Data:
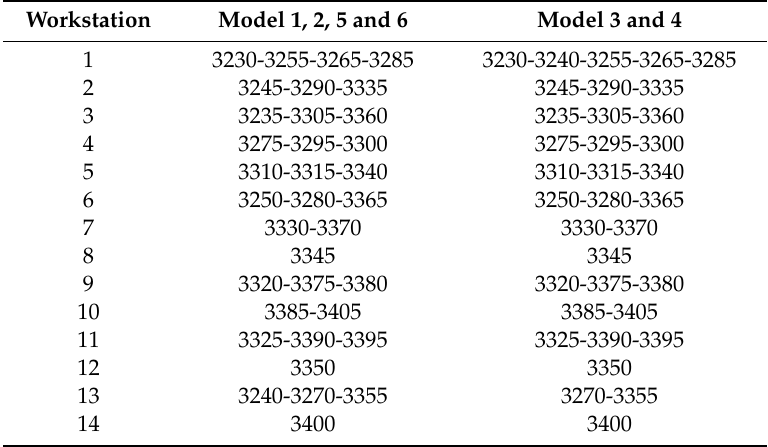
Table 13. A solution to problem from [49]. Figures represent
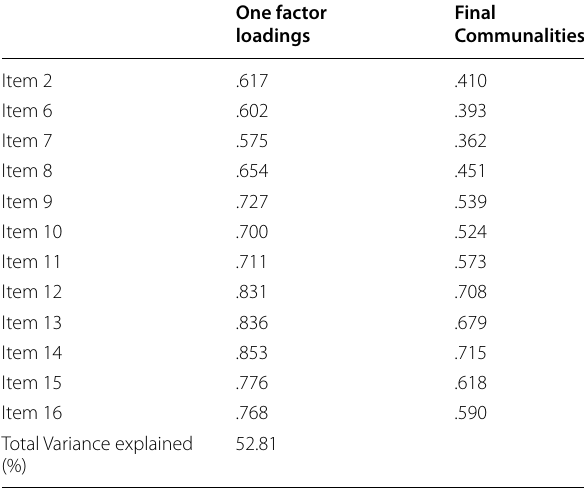
Table 2 Final Principal Axis Factoring (PAF)’s factor loadings and communalities of the final 12‑ item structure of the inventory (n 400) after reduction =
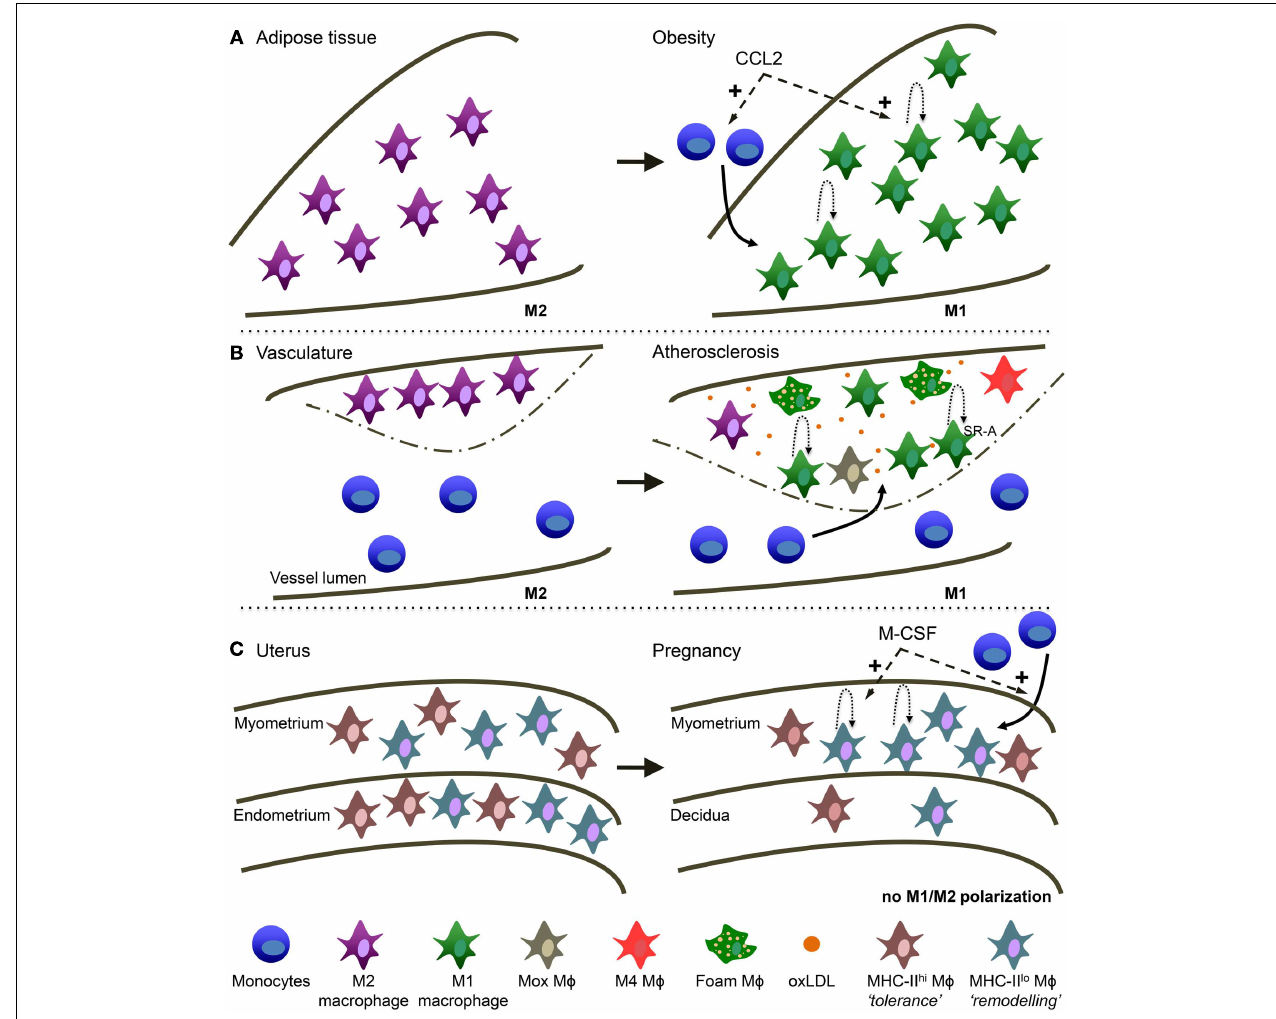
a main trigger of macrophage activation in the lesion. In addition, several other types of macrophages have been described in atherosclerosis: “Mox,” “M4” and the typical foam macrophages. (C) Maternal-fetal interface . In the non-pregnant uterus MHC-II low and MHC-II high macrophages are evenly distributed over the myometrium and endometrium. In the pregnant uterus macrophage numbers decline in the endometrium (now called decidua) and MHC-II low macrophages preferentially accumulate in the myometrium. M-CSF is involved in both the attraction of monocytes as well as macrophage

Instructions for the task: The copy must reproduce the listing above verbatim and contain no pictures.

Output of the exercise:
Table 13. A solution to problem from [49]. Figures represent
Table 2 Final Principal Axis Factoring (PAF)’s factor loadings and communalities of the final 12‑ item structure of the inventory (n 400) after reduction =
a main trigger of macrophage activation in the lesion. In addition, several other types of macrophages have been described in atherosclerosis: “Mox,” “M4” and the typical foam macrophages. (C) Maternal-fetal interface . In the non-pregnant uterus MHC-II low and MHC-II high macrophages are evenly distributed over the myometrium and endometrium. In the pregnant uterus macrophage numbers decline in the endometrium (now called decidua) and MHC-II low macrophages preferentially accumulate in the myometrium. M-CSF is involved in both the attraction of monocytes as well as macrophage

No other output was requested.